**Required work:** Beginning with the line where "fen angepasste Onboarding- und" occurs, set down each line of the records through the final one, exactly and without additions.

++++++++++

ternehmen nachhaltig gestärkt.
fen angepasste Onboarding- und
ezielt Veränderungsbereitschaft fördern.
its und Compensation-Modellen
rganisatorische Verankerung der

++++++++++

**Response area:**
fen angepasste Onboarding- und
ezielt Veränderungsbereitschaft fördern.
its und Compensation-Modellen
rganisatorische Verankerung der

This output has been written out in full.